[Electronics engineering source data]

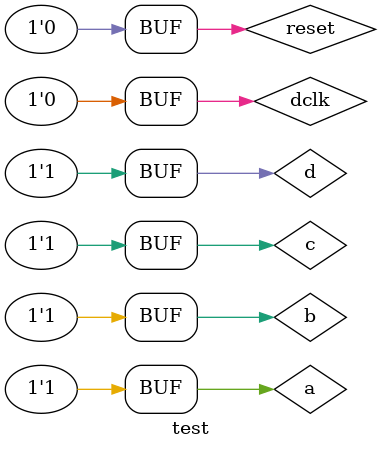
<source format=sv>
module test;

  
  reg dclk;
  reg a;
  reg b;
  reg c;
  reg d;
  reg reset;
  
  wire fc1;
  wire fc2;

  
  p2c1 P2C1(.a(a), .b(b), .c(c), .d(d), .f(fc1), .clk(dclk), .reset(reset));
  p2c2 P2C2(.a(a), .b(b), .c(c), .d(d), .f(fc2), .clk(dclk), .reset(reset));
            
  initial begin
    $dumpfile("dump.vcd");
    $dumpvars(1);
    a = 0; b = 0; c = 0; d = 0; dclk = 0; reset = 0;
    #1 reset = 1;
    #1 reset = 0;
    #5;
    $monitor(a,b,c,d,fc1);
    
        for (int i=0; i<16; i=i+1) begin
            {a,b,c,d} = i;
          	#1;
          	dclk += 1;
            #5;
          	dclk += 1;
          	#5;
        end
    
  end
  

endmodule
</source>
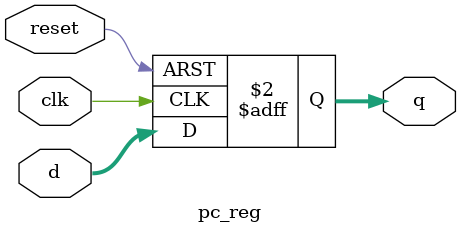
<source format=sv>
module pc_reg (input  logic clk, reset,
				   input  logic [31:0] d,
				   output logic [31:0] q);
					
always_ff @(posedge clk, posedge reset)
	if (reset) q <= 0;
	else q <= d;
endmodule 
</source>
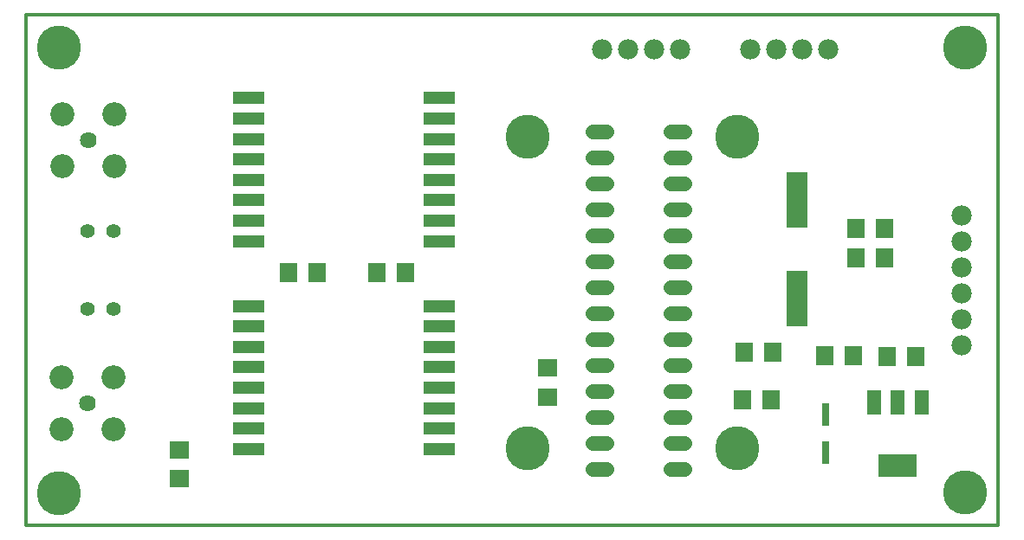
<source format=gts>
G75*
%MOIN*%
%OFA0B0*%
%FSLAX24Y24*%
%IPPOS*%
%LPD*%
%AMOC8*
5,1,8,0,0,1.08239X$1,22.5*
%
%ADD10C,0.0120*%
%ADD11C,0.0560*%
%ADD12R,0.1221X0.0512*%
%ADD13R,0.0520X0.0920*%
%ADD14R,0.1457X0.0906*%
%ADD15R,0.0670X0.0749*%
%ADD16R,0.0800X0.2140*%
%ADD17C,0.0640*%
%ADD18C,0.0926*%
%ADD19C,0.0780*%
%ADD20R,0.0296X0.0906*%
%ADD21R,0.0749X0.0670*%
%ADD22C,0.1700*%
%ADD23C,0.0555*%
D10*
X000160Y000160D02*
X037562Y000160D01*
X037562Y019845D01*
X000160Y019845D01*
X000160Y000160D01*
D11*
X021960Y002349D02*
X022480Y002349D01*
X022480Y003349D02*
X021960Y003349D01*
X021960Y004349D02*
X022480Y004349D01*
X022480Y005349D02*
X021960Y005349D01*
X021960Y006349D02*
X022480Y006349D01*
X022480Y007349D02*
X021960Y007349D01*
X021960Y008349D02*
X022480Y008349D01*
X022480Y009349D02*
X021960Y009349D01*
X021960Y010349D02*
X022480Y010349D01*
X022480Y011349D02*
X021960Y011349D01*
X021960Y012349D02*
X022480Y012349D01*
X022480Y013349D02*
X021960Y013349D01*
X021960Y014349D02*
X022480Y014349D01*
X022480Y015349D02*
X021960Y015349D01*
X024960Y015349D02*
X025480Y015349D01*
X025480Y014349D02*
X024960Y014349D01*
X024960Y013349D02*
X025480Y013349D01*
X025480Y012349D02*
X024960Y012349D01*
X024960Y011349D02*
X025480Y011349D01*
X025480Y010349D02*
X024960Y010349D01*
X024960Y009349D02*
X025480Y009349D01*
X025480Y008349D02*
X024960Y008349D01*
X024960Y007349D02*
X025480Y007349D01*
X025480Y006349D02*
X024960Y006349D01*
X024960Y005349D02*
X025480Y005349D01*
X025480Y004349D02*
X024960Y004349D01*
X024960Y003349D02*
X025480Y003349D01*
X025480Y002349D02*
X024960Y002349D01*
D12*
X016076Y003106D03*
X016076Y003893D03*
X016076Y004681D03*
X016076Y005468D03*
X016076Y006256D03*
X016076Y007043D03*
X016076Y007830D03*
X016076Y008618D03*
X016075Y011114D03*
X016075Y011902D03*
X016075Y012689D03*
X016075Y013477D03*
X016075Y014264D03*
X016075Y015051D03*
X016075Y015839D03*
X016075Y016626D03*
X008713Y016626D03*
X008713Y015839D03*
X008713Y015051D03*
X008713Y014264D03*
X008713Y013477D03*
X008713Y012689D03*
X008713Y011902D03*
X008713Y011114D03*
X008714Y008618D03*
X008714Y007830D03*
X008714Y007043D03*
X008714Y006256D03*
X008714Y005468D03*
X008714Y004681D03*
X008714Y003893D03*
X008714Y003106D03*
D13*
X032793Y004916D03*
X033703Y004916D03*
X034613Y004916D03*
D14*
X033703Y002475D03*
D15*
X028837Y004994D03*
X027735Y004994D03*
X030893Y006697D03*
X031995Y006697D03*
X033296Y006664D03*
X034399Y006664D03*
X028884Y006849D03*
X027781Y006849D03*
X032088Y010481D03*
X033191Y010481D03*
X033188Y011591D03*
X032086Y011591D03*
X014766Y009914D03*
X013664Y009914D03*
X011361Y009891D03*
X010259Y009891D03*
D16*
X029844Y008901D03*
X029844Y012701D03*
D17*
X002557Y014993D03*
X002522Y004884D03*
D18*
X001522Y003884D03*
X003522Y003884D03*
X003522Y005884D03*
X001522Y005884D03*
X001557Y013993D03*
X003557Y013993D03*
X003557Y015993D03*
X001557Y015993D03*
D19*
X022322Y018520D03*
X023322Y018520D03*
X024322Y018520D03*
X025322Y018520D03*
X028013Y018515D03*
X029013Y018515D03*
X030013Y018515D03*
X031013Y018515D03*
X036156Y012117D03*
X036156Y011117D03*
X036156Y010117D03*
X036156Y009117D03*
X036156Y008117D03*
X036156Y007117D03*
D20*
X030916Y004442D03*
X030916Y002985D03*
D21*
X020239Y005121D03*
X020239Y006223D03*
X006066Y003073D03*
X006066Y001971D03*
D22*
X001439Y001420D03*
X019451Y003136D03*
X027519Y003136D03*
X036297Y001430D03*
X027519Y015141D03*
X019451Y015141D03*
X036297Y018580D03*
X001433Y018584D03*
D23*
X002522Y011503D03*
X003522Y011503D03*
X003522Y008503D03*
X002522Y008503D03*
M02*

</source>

--- Your goal ---
Scan the data above and copy each line containing the word "input".

--- Solved exercise ---
module pc_reg (input  logic clk, reset,
				   input  logic [31:0] d,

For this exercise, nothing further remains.